SQL SELECT DISTINCT | COUNT | ROWS, The problem is that SQL queries perform operations on a row-by-row basis; accessing data on different rows at the same time requires the query to do some extra work. From this table we need to calculate the idle time per user per Here's the data produced by the CTE with its RowNumber column: Hi All, I have one table with 6 columns, let say ID1, ID2,status, EnteredDate,NewValue, Old Value. Where ID1 is the primary key field. ID1 ID2 status EnteredDate NewValue Old Value 1 XYZ New 07/12/2012 ABC null 2 XYZ Renewal 08/19/2012 DEF null 3 XYZ Cancel 10/21/2012 GHI null 4 ZYX New 09/15/2012 BDF null 5 ZYX Cancel 10/21/2012 MNS null 6 MBS New 05/29/2012 EXP null 7 SBX New 05/29/2012 SKS


SQL: Counting Groups of Rows Sharing Common Column Values , SQL COUNT DISTINCT example. To exclude both NULL values and duplicates, you use the COUNT(DISTINCT column) as the following query:  There are times that we get requirements such as populating and duplicate SQL rows, based on a value, on another column. E.g.: In an inventory system when items are received those details will be saved in the following format (ItemDetails) : And we are asked to create a GUI for end user to enter ‘Serial Numbers’ for each item.

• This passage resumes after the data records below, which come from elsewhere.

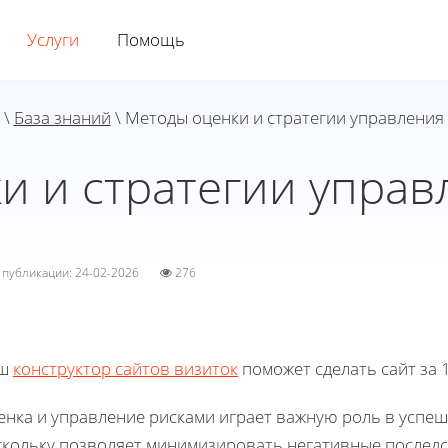
Услуги
Помощь
\
База знаний
\ Методы оценки и стратегии управления
и и стратегии управ
а публикации: 24-02-2026
276
ш
конструктор сайтов визиток
поможет сделать сайт за 1
енка и управление рисками играет важную роль в успе
скольку позволяет минимизировать негативные последс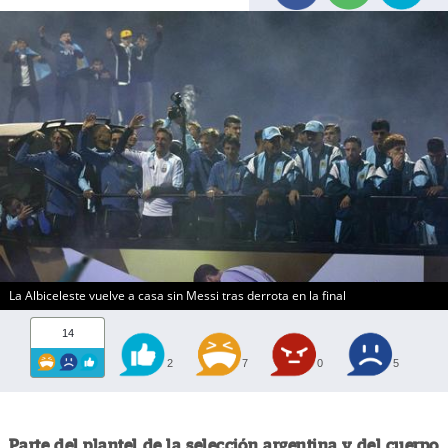
La Albiceleste vuelve a casa sin Messi tras derrota en la final
14
2
7
0
5
Parte del plantel de la selección argentina y del cuerpo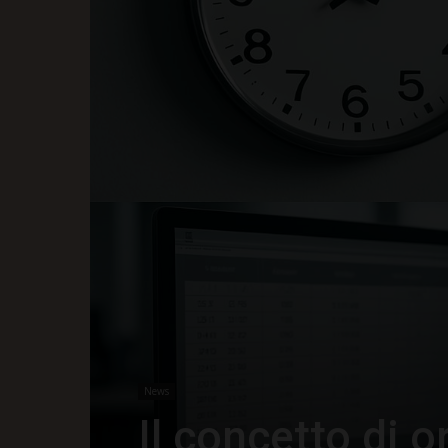
News
Il concetto di or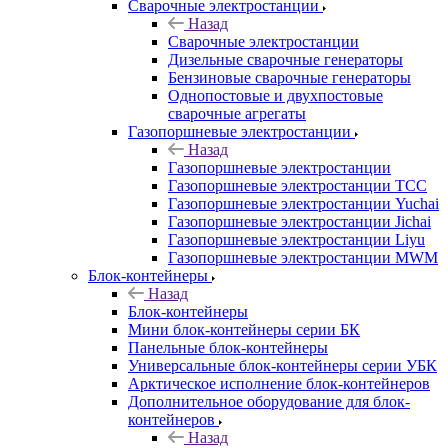
Сварочные электростанции
Назад
Сварочные электростанции
Дизельные сварочные генераторы
Бензиновые сварочные генераторы
Однопостовые и двухпостовые
сварочные агрегаты
Газопоршневые электростанции
Назад
Газопоршневые электростанции
Газопоршневые электростанции ТСС
Газопоршневые электростанции Yuchai
Газопоршневые электростанции Jichai
Газопоршневые электростанции Liyu
Газопоршневые электростанции MWM
Блок-контейнеры
Назад
Блок-контейнеры
Мини блок-контейнеры серии БК
Панельные блок-контейнеры
Универсальные блок-контейнеры серии УБК
Арктическое исполнение блок-контейнеров
Дополнительное оборудование для блок-
контейнеров
Назад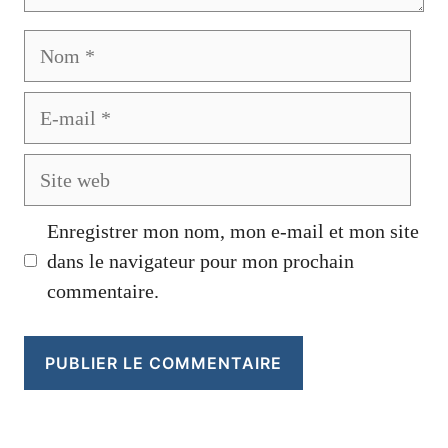
Nom
E-
mail
Site
web
Enregistrer mon nom, mon e-mail et mon site
dans le navigateur pour mon prochain
commentaire.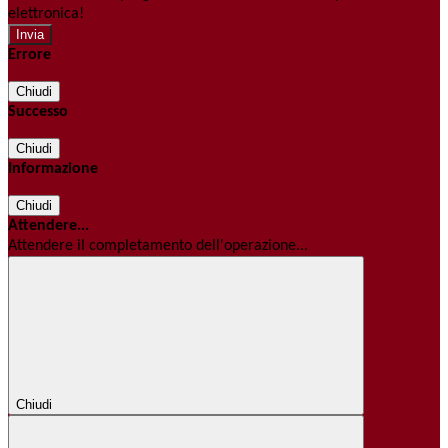
elettronica!
Errore
Chiudi
Successo
Chiudi
Informazione
Chiudi
Attendere...
Attendere il completamento dell'operazione...
Chiudi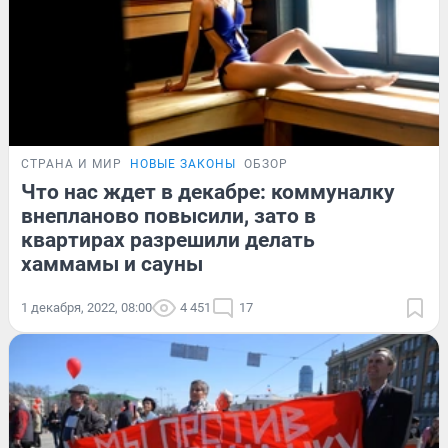
СТРАНА И МИР
НОВЫЕ ЗАКОНЫ
ОБЗОР
Что нас ждет в декабре: коммуналку
внепланово повысили, зато в
квартирах разрешили делать
хаммамы и сауны
1 декабря, 2022, 08:00
4 451
17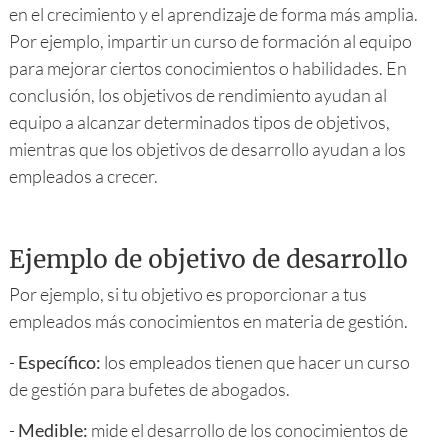
en el crecimiento y el aprendizaje de forma más amplia.
Por ejemplo, impartir un curso de formación al equipo
para mejorar ciertos conocimientos o habilidades. En
conclusión, los objetivos de rendimiento ayudan al
equipo a alcanzar determinados tipos de objetivos,
mientras que los objetivos de desarrollo ayudan a los
empleados a crecer.
Ejemplo de objetivo de desarrollo
Por ejemplo, si tu objetivo es proporcionar a tus
empleados más conocimientos en materia de gestión.
-
Específico:
los empleados tienen que hacer un curso
de gestión para bufetes de abogados.
-
Medible:
mide el desarrollo de los conocimientos de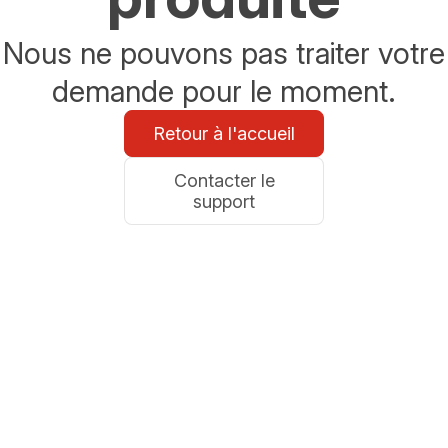
Nous ne pouvons pas traiter votre
demande pour le moment.
Retour à l'accueil
Contacter le
support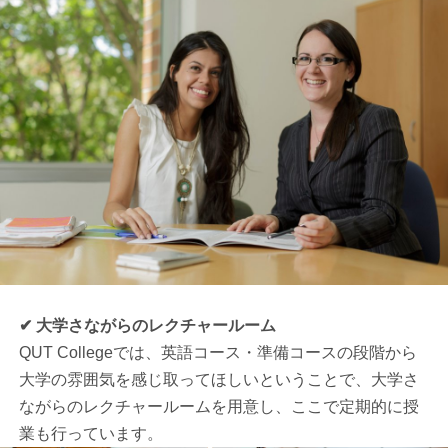
✔ 大学さながらのレクチャールーム
QUT Collegeでは、英語コース・準備コースの段階から
大学の雰囲気を感じ取ってほしいということで、大学さ
ながらのレクチャールームを用意し、ここで定期的に授
業も行っています。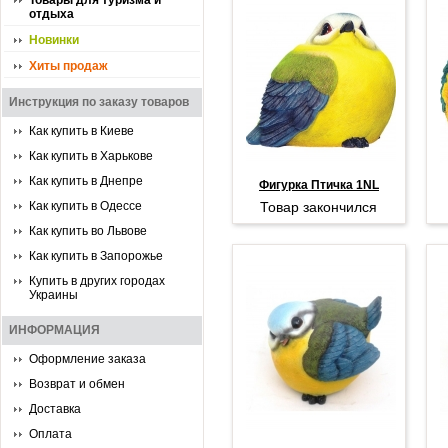
Товары для туризма и
отдыха
Новинки
Хиты продаж
Инструкция по заказу товаров
Как купить в Киеве
Как купить в Харькове
Как купить в Днепре
Фигурка Птичка 1NL
Как купить в Одессе
Товар закончился
Как купить во Львове
Как купить в Запорожье
Купить в других городах
Украины
ИНФОРМАЦИЯ
Оформление заказа
Возврат и обмен
Доставка
Оплата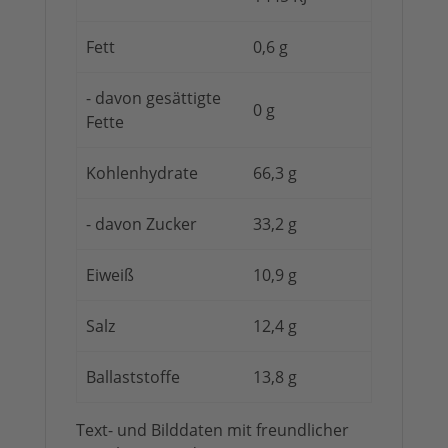
Fett
0,6 g
- davon gesättigte
0 g
Fette
Kohlenhydrate
66,3 g
- davon Zucker
33,2 g
Eiweiß
10,9 g
Salz
12,4 g
Ballaststoffe
13,8 g
Text- und Bilddaten mit freundlicher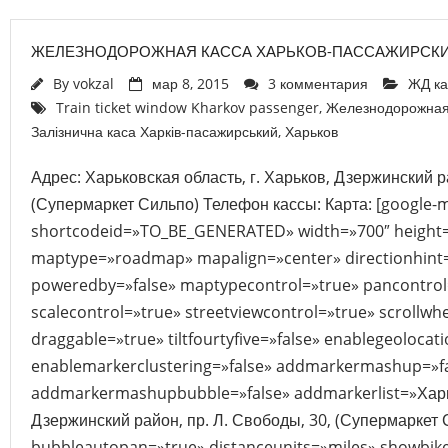
ЖЕЛЕЗНОДОРОЖНАЯ КАССА ХАРЬКОВ-ПАССАЖИРСК
By
vokzal
мар 8, 2015
3 комментария
ЖД ка
Train ticket window Kharkov passenger
,
Железнодорожная 
Залізнична каса Харків-пасажирський
,
Харьков
Адрес: Харьковская область, г. Харьков, Дзержинский р
(Супермаркет Сильпо) Телефон кассы: Карта: [google-
shortcodeid=»TO_BE_GENERATED» width=»700″ height
maptype=»roadmap» mapalign=»center» directionhint=
poweredby=»false» maptypecontrol=»true» pancontrol
scalecontrol=»true» streetviewcontrol=»true» scrollwhe
draggable=»true» tiltfourtyfive=»false» enablegeolocat
enablemarkerclustering=»false» addmarkermashup=»f
addmarkermashupbubble=»false» addmarkerlist=»Харьк
Дзержинский район, пр. Л. Свободы, 30, (Супермаркет 
bubbleautopan=»true» distanceunits=»miles» showbike=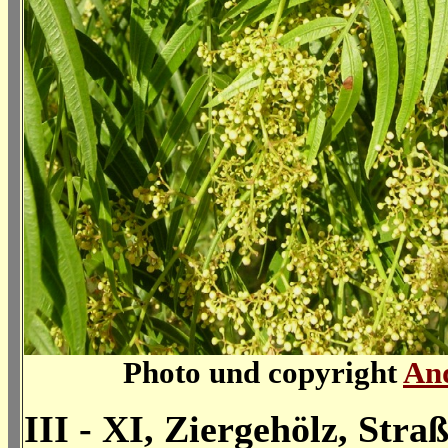
Photo und copyright
An
III - XI, Ziergehölz, Stra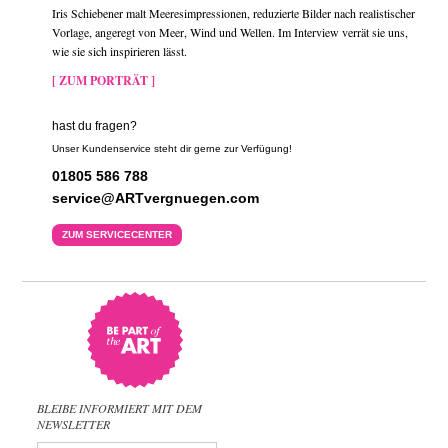
Iris Schiebener malt Meeresimpressionen, reduzierte Bilder nach realistischer
Vorlage, angeregt von Meer, Wind und Wellen. Im Interview verrät sie uns,
wie sie sich inspirieren lässt.
[ ZUM PORTRÄT ]
hast du fragen?
Unser Kundenservice steht dir gerne zur Verfügung!
01805 586 788
service@ARTvergnuegen.com
ZUM SERVICECENTER
BLEIBE INFORMIERT MIT DEM
NEWSLETTER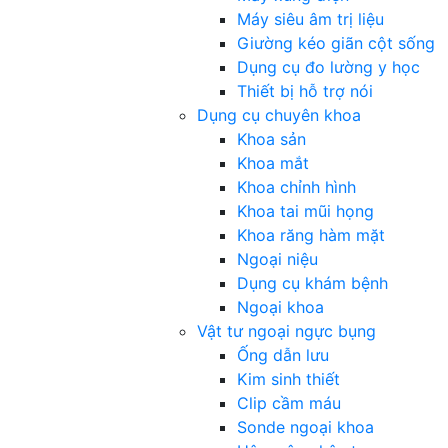
Máy siêu âm trị liệu
Giường kéo giãn cột sống
Dụng cụ đo lường y học
Thiết bị hỗ trợ nói
Dụng cụ chuyên khoa
Khoa sản
Khoa mắt
Khoa chỉnh hình
Khoa tai mũi họng
Khoa răng hàm mặt
Ngoại niệu
Dụng cụ khám bệnh
Ngoại khoa
Vật tư ngoại ngực bụng
Ống dẫn lưu
Kim sinh thiết
Clip cầm máu
Sonde ngoại khoa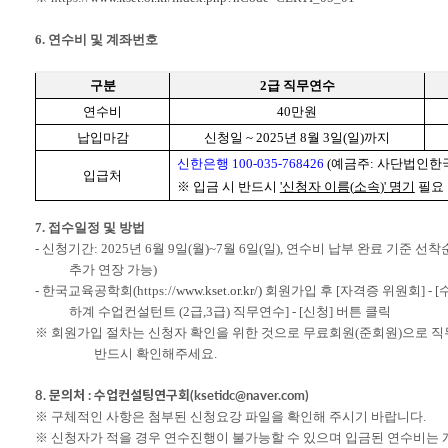
6.
연수비 및 계좌번호
구분
2
급 직무연수
연수비
40
만원
납입마감
신청일
~ 2025
년
8
월
3
일
(
일
)
까지
신한은행
100-035-768426
(
예금주
:
사단법인한
입급처
※
입금 시 반드시
'
신청자 이름
(
소속
)'
명기
필요
7.
접수일정 및 방법
-
신청기간
: 2025
년
6
월
9
일
(
월
)~7
월
6
일
(
일
),
연수비 납부 완료 기준 선착
추가 연장 가능
)
-
한국교육공학회
(https://
www.kset.or.kr/)
회원가입 후
[
자격증 위원회
] - [
하계 수업컨설턴트
(2
급
,3
급
)
직무연수
] - [
신청
]
버튼 클릭
※
회원가입 절차는 신청자 확인을 위한 것으로 무료회원
(
준회원
)
으로 직
반드시 확인해주세요
.
8.
문의처
:
수업컨설팅연구회
(ksetidc@naver.com)
※
구체적인 사항은 첨부된 신청요강 파일을 확인해 주시기 바랍니다
.
※
신청자가 적을 경우 연수진행이 불가능할 수 있으며 입금된 연수비는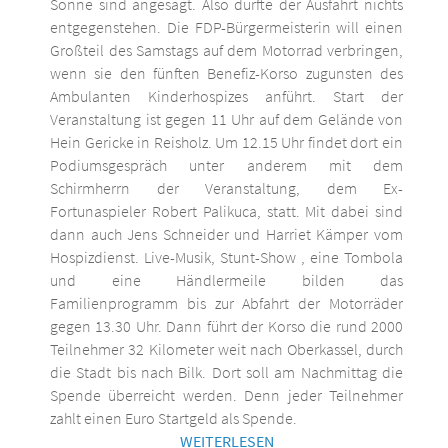
Sonne sind angesagt. Also dürfte der Ausfahrt nichts
entgegenstehen. Die FDP-Bürgermeisterin will einen
Großteil des Samstags auf dem Motorrad verbringen,
wenn sie den fünften Benefiz-Korso zugunsten des
Ambulanten Kinderhospizes anführt. Start der
Veranstaltung ist gegen 11 Uhr auf dem Gelände von
Hein Gericke in Reisholz. Um 12.15 Uhr findet dort ein
Podiumsgespräch unter anderem mit dem
Schirmherrn der Veranstaltung, dem Ex-
Fortunaspieler Robert Palikuca, statt. Mit dabei sind
dann auch Jens Schneider und Harriet Kämper vom
Hospizdienst. Live-Musik, Stunt-Show , eine Tombola
und eine Händlermeile bilden das
Familienprogramm bis zur Abfahrt der Motorräder
gegen 13.30 Uhr. Dann führt der Korso die rund 2000
Teilnehmer 32 Kilometer weit nach Oberkassel, durch
die Stadt bis nach Bilk. Dort soll am Nachmittag die
Spende überreicht werden. Denn jeder Teilnehmer
zahlt einen Euro Startgeld als Spende.
WEITERLESEN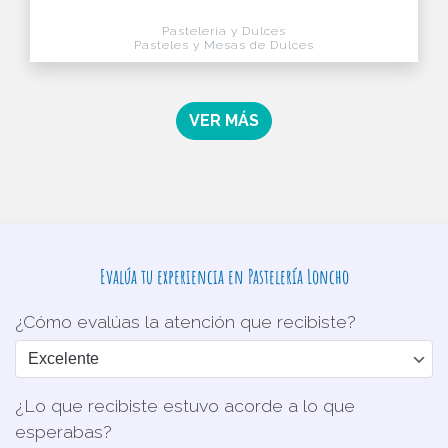
Pasteleria y Dulces
Pasteles y Mesas de Dulces
VER MÁS
Evalúa tu experiencia en Pastelería Loncho
¿Cómo evalúas la atención que recibiste?
¿Lo que recibiste estuvo acorde a lo que
esperabas?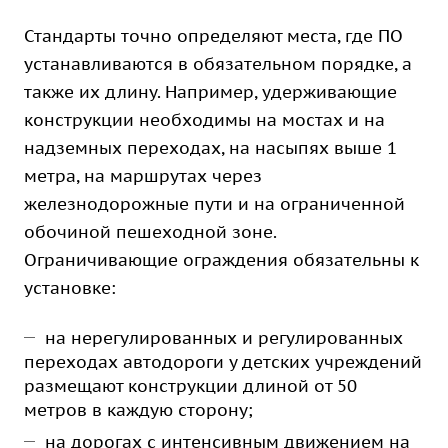
Стандарты точно определяют места, где ПО
устанавливаются в обязательном порядке, а
также их длину. Например, удерживающие
конструкции необходимы на мостах и на
надземных переходах, на насыпях выше 1
метра, на маршрутах через
железнодорожные пути и на ограниченной
обочиной пешеходной зоне.
Ограничивающие ограждения обязательны к
установке:
на нерегулированных и регулированных
переходах автодороги у детских учреждений
размещают конструкции длиной от 50
метров в каждую сторону;
на дорогах с интенсивным движением на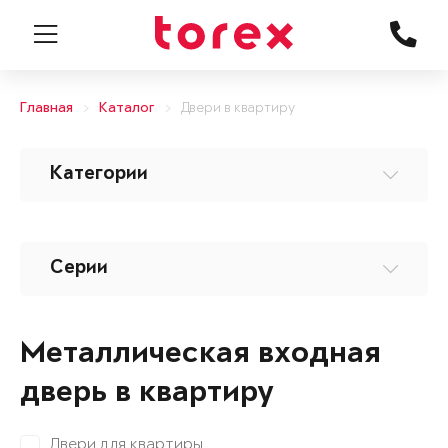
Главная
Каталог
Двери в квартиру
Категории
Серии
Металлическая входная
дверь в квартиру
Двери для квартиры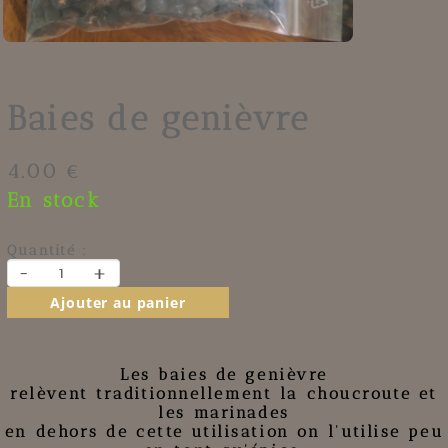
Baies de genièvre
4.00 €
En stock
Quantité :
-
+
Ajouter au panier
Les baies de genièvre
relèvent traditionnellement la choucroute et
les marinades
en dehors de cette utilisation on l'utilise peu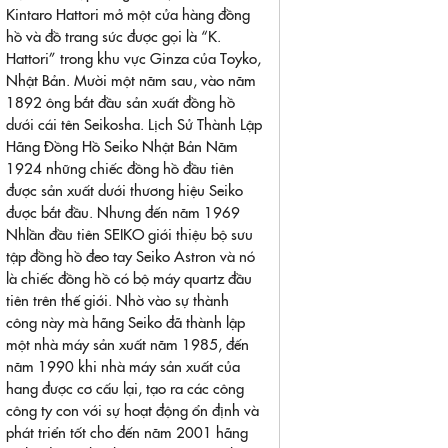
Kintaro Hattori mở một cửa hàng đồng
hồ và đồ trang sức được gọi là “K.
Hattori” trong khu vực Ginza của Toyko,
Nhật Bản. Mười một năm sau, vào năm
1892 ông bắt đầu sản xuất đồng hồ
dưới cái tên Seikosha. Lịch Sử Thành Lập
Hãng Đồng Hồ Seiko Nhật Bản Năm
1924 những chiếc đồng hồ đầu tiên
được sản xuất dưới thương hiệu Seiko
được bắt đầu. Nhưng đến năm 1969
Nhlần đầu tiên SEIKO giới thiệu bộ sưu
tập đồng hồ đeo tay Seiko Astron và nó
là chiếc đồng hồ có bộ máy quartz đầu
tiên trên thế giới. Nhờ vào sự thành
công này mà hãng Seiko đã thành lập
một nhà máy sản xuất năm 1985, đến
năm 1990 khi nhà máy sản xuất của
hang được cơ cấu lại, tạo ra các công
công ty con với sự hoạt động ổn định và
phát triển tốt cho đến năm 2001 hãng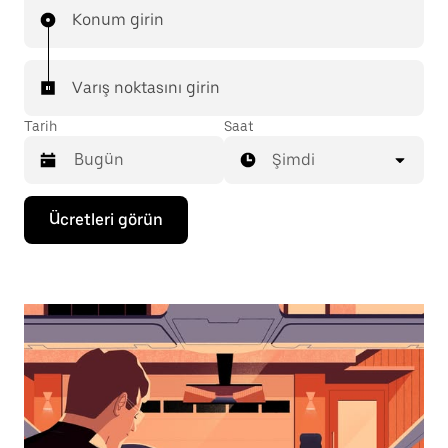
Konum girin
Varış noktasını girin
Tarih
Saat
Şimdi
Takvimle
Ücretleri görün
etkileşime
geçmek
ve
bir
tarih
seçmek
için
aşağı
ok
tuşuna
basın.
Takvimi
kapatmak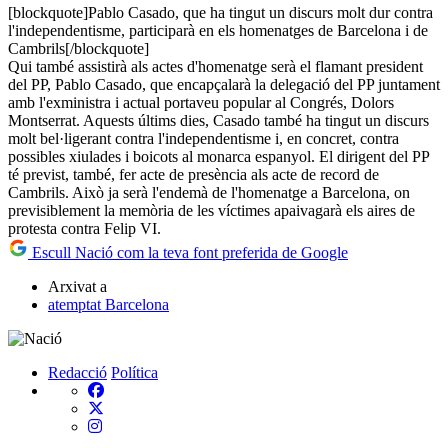
[blockquote]Pablo Casado, que ha tingut un discurs molt dur contra
l'independentisme, participarà en els homenatges de Barcelona i de
Cambrils[/blockquote]
Qui també assistirà als actes d'homenatge serà el flamant president
del PP, Pablo Casado, que encapçalarà la delegació del PP juntament
amb l'exministra i actual portaveu popular al Congrés, Dolors
Montserrat. Aquests últims dies, Casado també ha tingut un discurs
molt bel·ligerant contra l'independentisme i, en concret, contra
possibles xiulades i boicots al monarca espanyol. El dirigent del PP
té previst, també, fer acte de presència als acte de record de
Cambrils. Això ja serà l'endemà de l'homenatge a Barcelona, on
previsiblement la memòria de les víctimes apaivagarà els aires de
protesta contra Felip VI.
Escull Nació com la teva font preferida de Google
Arxivat a
atemptat Barcelona
Redacció
Política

How to Use Values from Previous or Next Rows in a SQL Server Query, SQL COUNT() with GROUP by: The use of COUNT() function in conjunction BY is useful for characterizing our data under various groupings. A combination of same values (on a column) will be treated as an SELECT working_area, COUNT(*) FROM agents GROUP BY Previous: COUNT with Distinct SQL COUNT(*) with ORDER BY clause example. You can use the COUNT(*) function in the ORDER BY clause to sort the number of rows per group. For example, the following statement gets the number of employees for each department and sorts the result set based on the number of employees in descending order.